O problema é que, mesmo com a ampliação, o algoritmo de inteligência artificial utilizado não conseguia diferenciar com precisão as rochas presentes nas superfícies glaciais, de modo que estudantes da Colgate University e colegas de outras instituições precisaram entrar em ação. Durante meses, Levy trabalhou em uma espécie de “trabalho de campo virtual” com os estudantes para contar e medir 60 mil rochas, e ficou surpreso quando percebeu que o tamanho das delas não parecia seguir uma ordem, mas sim uma distribuição aleatória. “Não era o tamanho que importava, mas sim como estavam organizadas”, comenta. Como as rochas se deslocaram dentro das geleiras, elas não sofreram erosão e acabaram distribuídas em grandes grupos de detritos.

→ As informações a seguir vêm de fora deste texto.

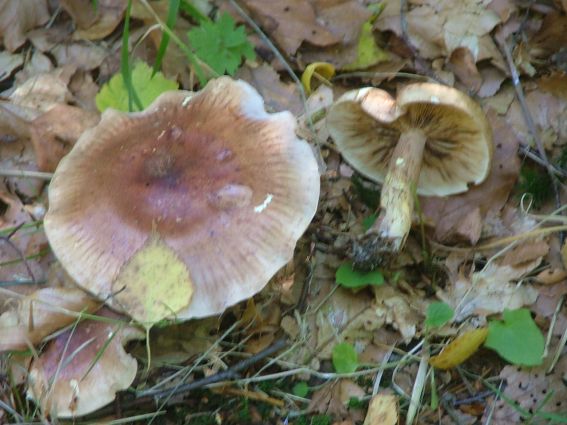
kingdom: Fungi
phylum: Basidiomycota
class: Agaricomycetes
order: Agaricales
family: Tricholomataceae
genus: Tricholoma
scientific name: Tricholoma fulvum
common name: birke-ridderhat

Esses grupos, localizados nas superfícies das geleiras, indicam a separação dos diferentes fluxos de gelo que se formaram conforme o planeta se movia em seu eixo. Com os dados, ele concluiu, então, que o planeta passou por algo entre seis e 20 eras glaciais nos últimos 300 a 800 milhões de anos. Trata-se da primeira evidência geológica dos efeitos da órbita marciana e das mudanças na inclinação do planeta ao longo de milhões de anos e, além disso, a descoberta traz implicações para a geologia planetária e exploração espacial: “essas geleiras são pequenas cápsulas do tempo, que guardam registros do que havia na atmosfera marciana”, comenta ele.

Isso porque essas formações indicam o que houve durante centenas de milhões de anos da história do planeta sem a necessidade de perfurar o solo. Com esse longo histórico, os cientistas poderão descobrir mais sobre a possibilidade de formas de vida no passado do planeta. “Se houve qualquer biomarcador ali, eles também devem ter ficado presos no gelo”, disse. Agora, Levy e seus colegas estão mapeando o restante das geleiras para treinar a inteligência artificial com os dados que já possuem; assim, o algoritmo deve realizar o trabalho de contar e identificar as rochas. O estudo nos deixa um passo mais perto de ter um histórico completo do nosso vizinho espacial.

O artigo com os resultados do estudo foi publicado na revista Proceedings of the National Academies of Science (PNAS).